The article states that Brennan during the 2016 campaign “reviewed
intelligence that showed ‘contacts and interaction’ between Russian
actors and people associated with the Trump campaign.” Politico was also in on the chase in an article entitled Brennan: Russia may have successfully recruited Trump campaign aides.
The precise money quote
by Brennan that the two articles chiefly rely on is “I encountered and
am aware of information and intelligence that revealed contacts and
interactions between Russian officials and US persons involved in the
Trump campaign that I was concerned about because of known Russian
efforts to suborn such individuals. It raised questions in my mind
whether or not Russia was able to gain the co-operation of those
individuals.”
Now
first of all, the CIA is not supposed to keep tabs on American citizens
and tracking the activities of known associates of a presidential
candidate should have sent warning bells off, yet Brennan clearly
persisted in following the trail.
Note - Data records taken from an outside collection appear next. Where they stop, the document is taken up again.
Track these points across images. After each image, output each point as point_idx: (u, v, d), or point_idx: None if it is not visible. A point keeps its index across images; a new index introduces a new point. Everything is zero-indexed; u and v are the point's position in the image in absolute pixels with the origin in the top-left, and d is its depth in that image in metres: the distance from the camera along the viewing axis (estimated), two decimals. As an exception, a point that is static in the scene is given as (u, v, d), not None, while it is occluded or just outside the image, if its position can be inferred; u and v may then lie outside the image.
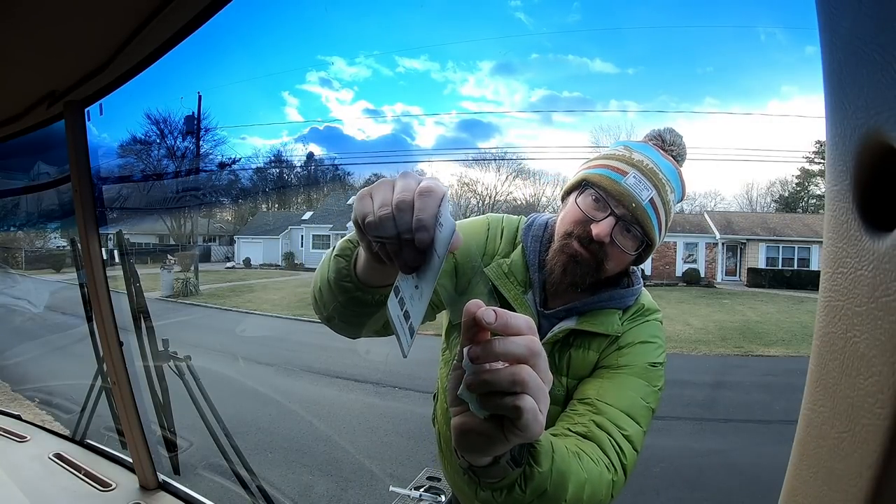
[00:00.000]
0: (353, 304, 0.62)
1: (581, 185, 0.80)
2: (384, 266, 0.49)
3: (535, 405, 0.38)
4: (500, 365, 0.39)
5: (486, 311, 0.38)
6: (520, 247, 0.87)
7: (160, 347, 1.33)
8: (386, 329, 0.77)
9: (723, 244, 19.32)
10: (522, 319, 0.40)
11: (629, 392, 0.74)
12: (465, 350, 0.40)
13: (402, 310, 0.44)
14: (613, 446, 0.66)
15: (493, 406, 0.39)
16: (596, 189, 0.77)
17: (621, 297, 0.83)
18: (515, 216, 0.95)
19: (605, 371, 0.78)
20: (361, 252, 0.57)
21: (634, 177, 0.76)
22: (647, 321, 0.84)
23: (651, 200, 0.76)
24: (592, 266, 0.77)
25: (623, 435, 0.68)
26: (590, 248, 0.76)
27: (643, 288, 0.89)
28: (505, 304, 0.82)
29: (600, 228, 0.74)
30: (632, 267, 0.87)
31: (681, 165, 0.83)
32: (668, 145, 0.82)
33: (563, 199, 0.84)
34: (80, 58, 0.91)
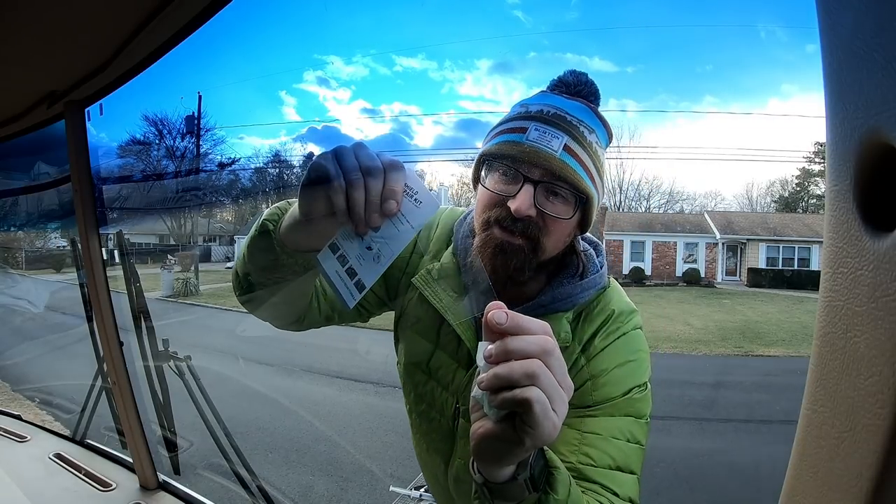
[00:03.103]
0: (273, 269, 0.60)
1: (484, 164, 0.67)
2: (318, 225, 0.50)
3: (546, 399, 0.39)
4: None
5: (497, 313, 0.40)
6: (451, 246, 0.75)
7: (160, 347, 1.33)
8: (303, 318, 0.75)
9: (723, 244, 19.32)
10: (536, 322, 0.41)
11: (617, 441, 0.62)
12: (481, 349, 0.41)
13: (342, 266, 0.48)
14: None
15: (501, 401, 0.39)
16: (499, 160, 0.64)
17: (568, 295, 0.68)
18: (462, 209, 0.81)
19: (579, 417, 0.63)
20: (289, 216, 0.55)
21: (536, 129, 0.63)
22: (625, 335, 0.68)
23: (566, 147, 0.62)
24: (527, 250, 0.63)
25: (618, 496, 0.59)
26: (516, 230, 0.62)
27: (607, 278, 0.72)
28: (436, 315, 0.71)
29: (519, 202, 0.61)
30: (585, 245, 0.73)
31: (595, 105, 0.68)
32: (574, 87, 0.68)
33: (475, 188, 0.70)
34: (80, 58, 0.91)
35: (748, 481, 3.58)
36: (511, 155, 0.63)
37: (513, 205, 0.61)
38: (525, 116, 0.65)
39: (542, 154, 0.62)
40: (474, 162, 0.69)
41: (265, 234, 0.58)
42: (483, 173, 0.67)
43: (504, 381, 0.39)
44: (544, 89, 0.70)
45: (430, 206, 0.47)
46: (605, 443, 0.61)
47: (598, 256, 0.73)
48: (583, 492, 0.56)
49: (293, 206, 0.55)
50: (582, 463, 0.60)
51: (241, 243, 0.66)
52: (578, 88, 0.68)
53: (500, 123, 0.68)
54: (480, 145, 0.70)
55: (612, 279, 0.75)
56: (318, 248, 0.51)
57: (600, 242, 0.76)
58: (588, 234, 0.72)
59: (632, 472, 0.62)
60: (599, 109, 0.68)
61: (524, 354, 0.39)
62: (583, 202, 0.65)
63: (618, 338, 0.68)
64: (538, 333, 0.40)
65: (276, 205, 0.62)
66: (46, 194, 1.51)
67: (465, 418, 0.71)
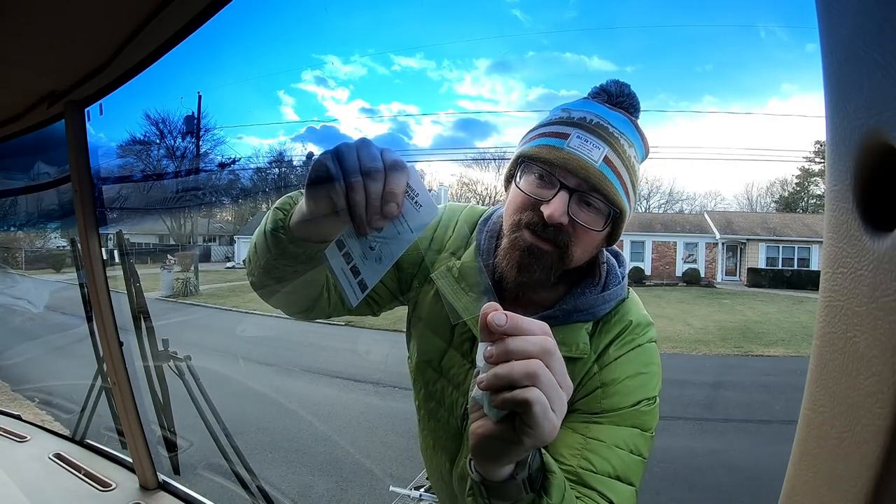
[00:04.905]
0: (283, 258, 0.60)
1: (520, 165, 0.66)
2: (323, 222, 0.50)
3: (545, 400, 0.39)
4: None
5: (496, 315, 0.39)
6: (473, 245, 0.74)
7: (160, 347, 1.33)
8: (312, 308, 0.75)
9: (723, 244, 19.32)
10: (535, 323, 0.41)
11: (619, 451, 0.61)
12: (480, 350, 0.41)
13: (347, 263, 0.49)
14: None
15: (502, 401, 0.40)
16: (536, 163, 0.63)
17: (589, 306, 0.68)
18: (482, 207, 0.81)
19: (585, 422, 0.63)
20: (298, 209, 0.56)
21: (578, 136, 0.62)
22: (640, 346, 0.68)
23: (605, 159, 0.61)
24: (555, 257, 0.63)
25: None
26: (546, 236, 0.62)
27: (627, 289, 0.72)
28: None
29: (552, 208, 0.60)
30: (608, 256, 0.72)
31: (635, 118, 0.68)
32: (616, 98, 0.67)
33: (506, 187, 0.70)
34: (80, 58, 0.91)
35: (748, 481, 3.58)
36: (550, 159, 0.62)
37: (546, 210, 0.61)
38: (567, 122, 0.64)
39: (581, 162, 0.61)
40: (510, 161, 0.69)
41: (276, 223, 0.59)
42: (518, 174, 0.66)
43: (504, 381, 0.39)
44: (586, 96, 0.69)
45: (430, 210, 0.47)
46: (608, 450, 0.61)
47: (619, 267, 0.73)
48: (578, 497, 0.56)
49: (303, 199, 0.55)
50: (582, 468, 0.60)
51: (256, 230, 0.67)
52: (620, 100, 0.67)
53: (541, 126, 0.67)
54: (517, 144, 0.70)
55: (630, 290, 0.74)
56: (327, 239, 0.52)
57: (622, 252, 0.76)
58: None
59: (630, 484, 0.61)
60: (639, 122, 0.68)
61: (525, 354, 0.39)
62: (615, 216, 0.64)
63: (632, 349, 0.67)
64: (537, 334, 0.40)
65: (289, 194, 0.61)
66: (46, 194, 1.51)
67: None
What Brennan did not describe, because
it was “classified,” was how he came upon the information in the first
place. We know from the New York Times and other sources that it came
from foreign intelligence services, including the British, Dutch and
Estonians, and there has to be a strong suspicion that the forwarding of
at least some of that information might have been sought or possibly
inspired by Brennan unofficially in the first place. But whatever the
provenance of the intelligence, it is clear that Brennan then used that
information to request an FBI investigation into a possible Russian
operation directed against potential key advisers if Trump were to
somehow get nominated and elected, which admittedly was a longshot at
the time. That is how Russiagate began.